START Supplied data

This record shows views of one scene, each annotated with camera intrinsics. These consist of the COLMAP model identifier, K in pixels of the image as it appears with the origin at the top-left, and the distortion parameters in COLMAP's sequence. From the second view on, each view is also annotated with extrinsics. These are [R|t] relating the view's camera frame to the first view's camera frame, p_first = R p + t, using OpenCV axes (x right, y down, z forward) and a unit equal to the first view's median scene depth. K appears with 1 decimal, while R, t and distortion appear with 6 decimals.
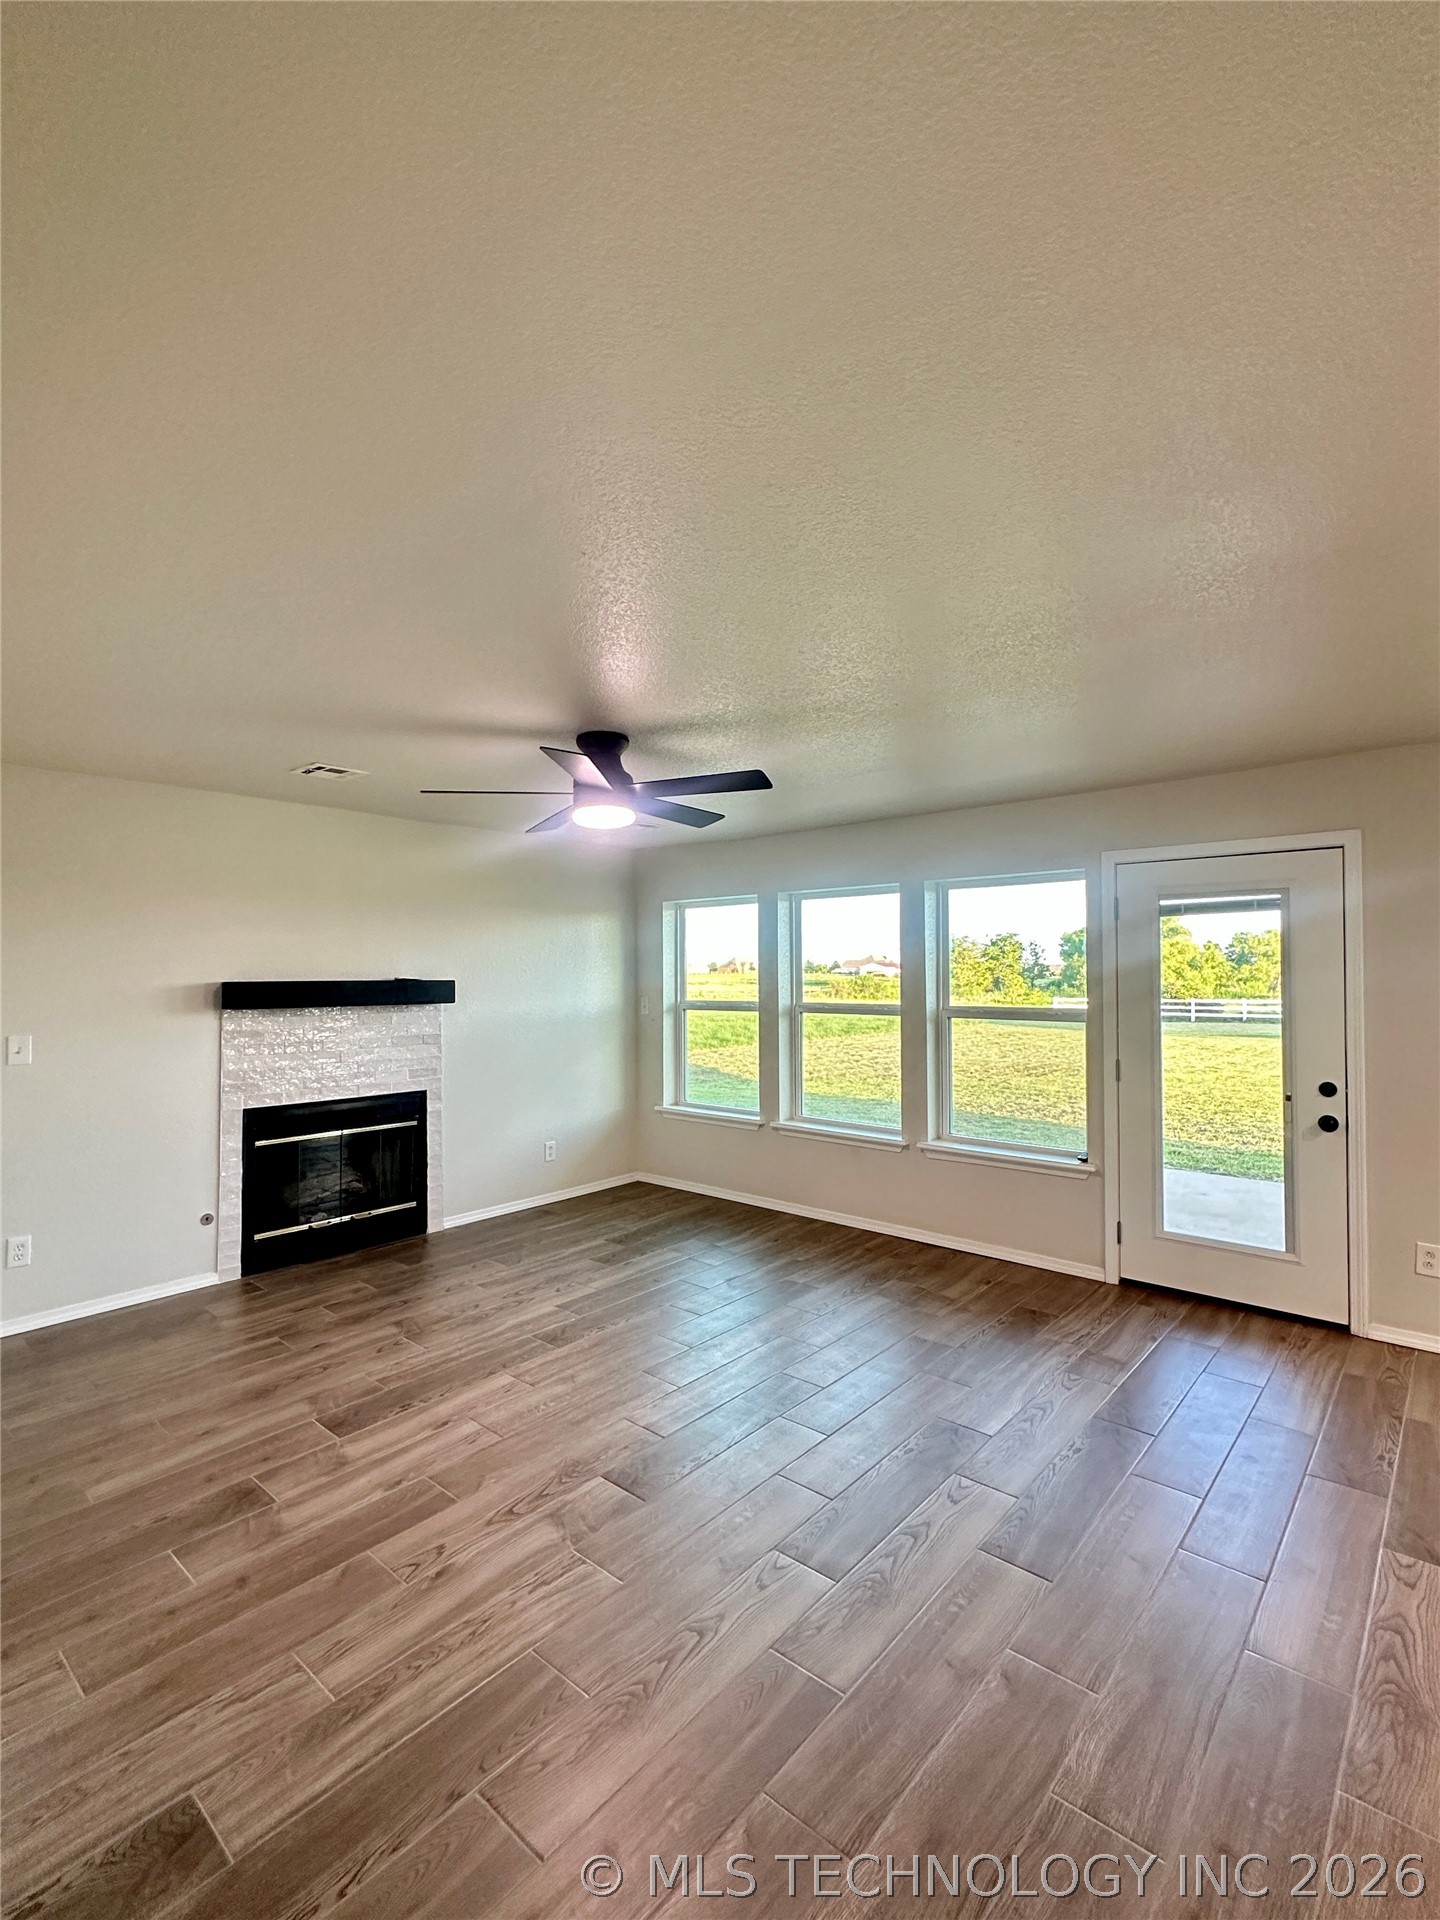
lens RADIAL K [[880.0, 0, 720.0], [0, 880.0, 960.0], [0, 0, 1]] dist [-0.001772, 0.000505]
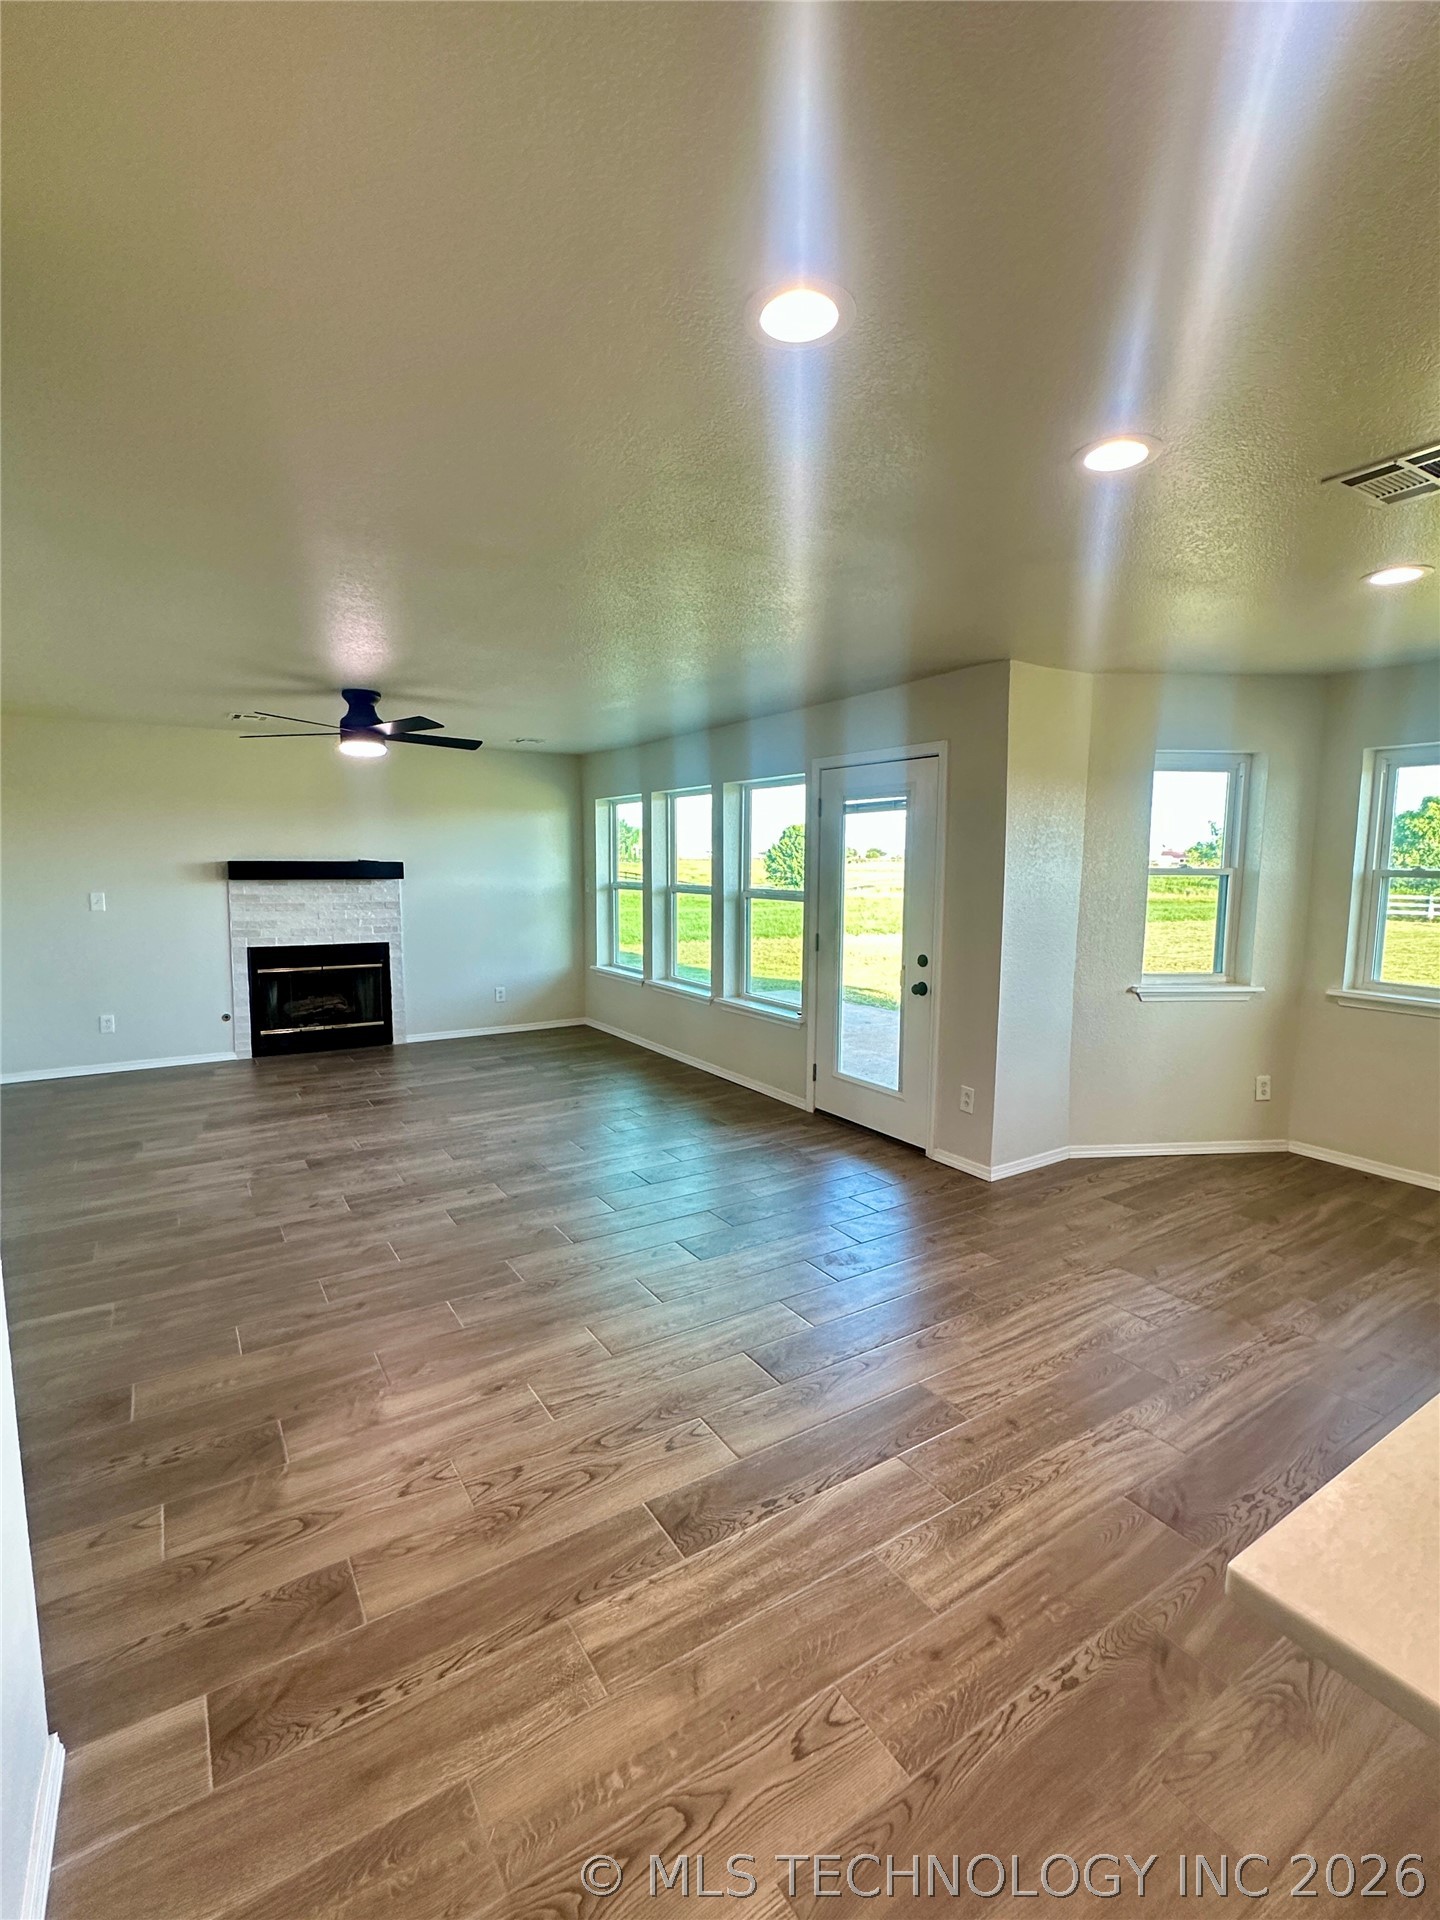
lens RADIAL K [[880.0, 0, 720.0], [0, 880.0, 960.0], [0, 0, 1]] dist [-0.001772, 0.000505]
pose [[0.959039, 0.042834, -0.280016, 0.667728], [-0.006512, 0.991574, 0.129378, -0.006890], [0.283198, -0.122255, 0.951237, -0.199761]]
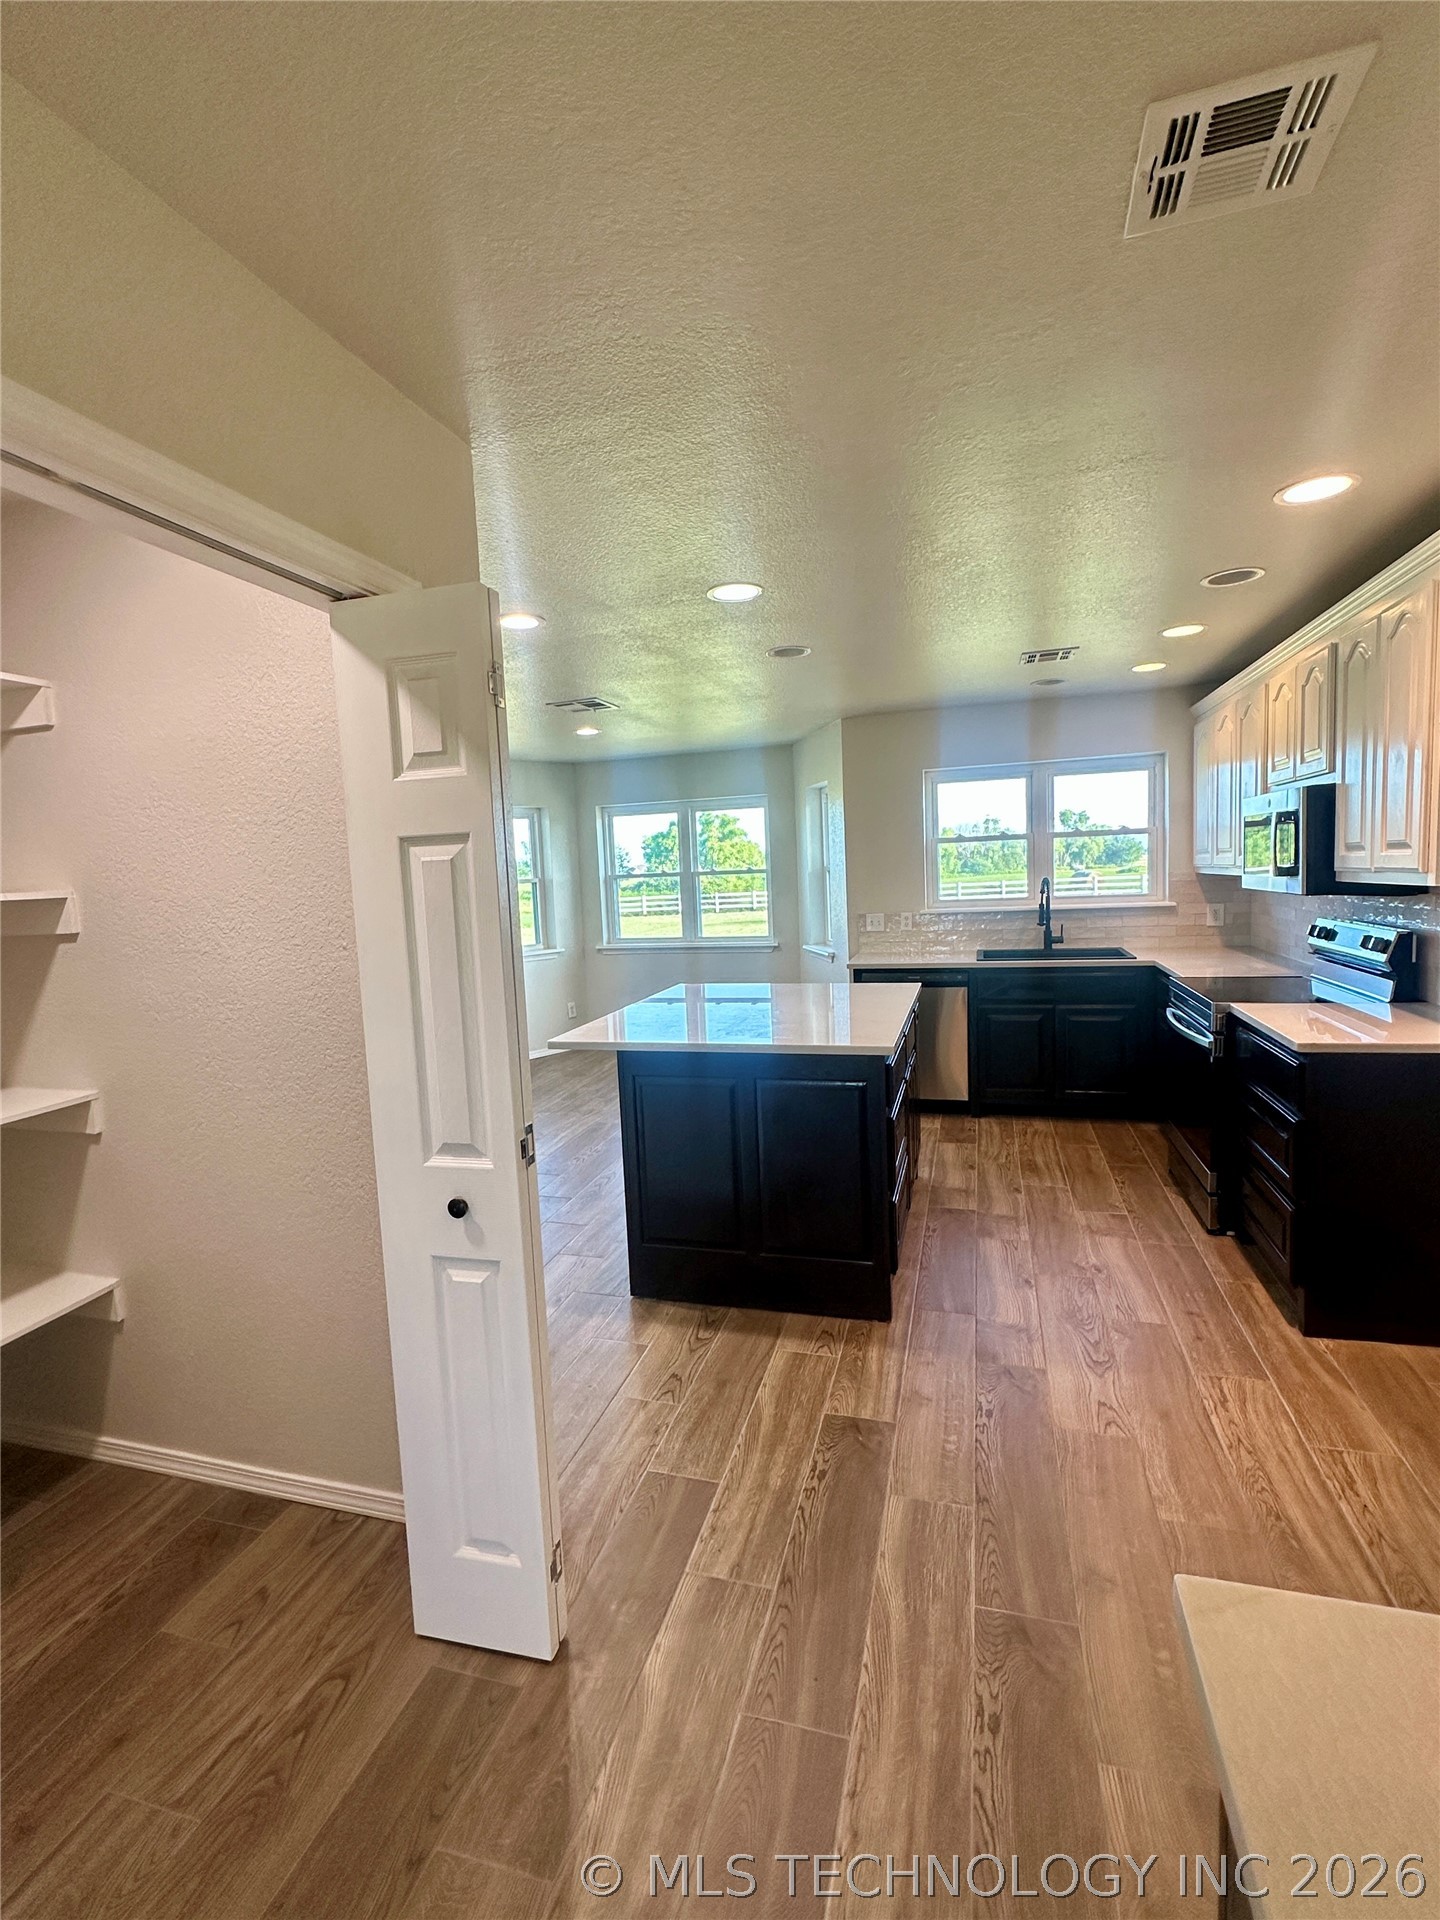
lens RADIAL K [[884.7, 0, 717.5], [0, 884.7, 957.8], [0, 0, 1]] dist [-0.002894, 0.000319]
pose [[0.908449, -0.077494, 0.410748, 0.554966], [0.034581, 0.993229, 0.110908, -0.007265], [-0.416562, -0.086550, 0.904978, -0.729674]]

END Supplied data

Edit all of the items above by substituting "internal parameters" for "intrinsics" and leaving every other part untouched. Omit the pictures from your answer.

#### Final answer:
This record shows views of one scene, each annotated with camera internal parameters. These consist of the COLMAP model identifier, K in pixels of the image as it appears with the origin at the top-left, and the distortion parameters in COLMAP's sequence. From the second view on, each view is also annotated with extrinsics. These are [R|t] relating the view's camera frame to the first view's camera frame, p_first = R p + t, using OpenCV axes (x right, y down, z forward) and a unit equal to the first view's median scene depth. K appears with 1 decimal, while R, t and distortion appear with 6 decimals.
lens RADIAL K [[880.0, 0, 720.0], [0, 880.0, 960.0], [0, 0, 1]] dist [-0.001772, 0.000505]
lens RADIAL K [[880.0, 0, 720.0], [0, 880.0, 960.0], [0, 0, 1]] dist [-0.001772, 0.000505]
pose [[0.959039, 0.042834, -0.280016, 0.667728], [-0.006512, 0.991574, 0.129378, -0.006890], [0.283198, -0.122255, 0.951237, -0.199761]]
lens RADIAL K [[884.7, 0, 717.5], [0, 884.7, 957.8], [0, 0, 1]] dist [-0.002894, 0.000319]
pose [[0.908449, -0.077494, 0.410748, 0.554966], [0.034581, 0.993229, 0.110908, -0.007265], [-0.416562, -0.086550, 0.904978, -0.729674]]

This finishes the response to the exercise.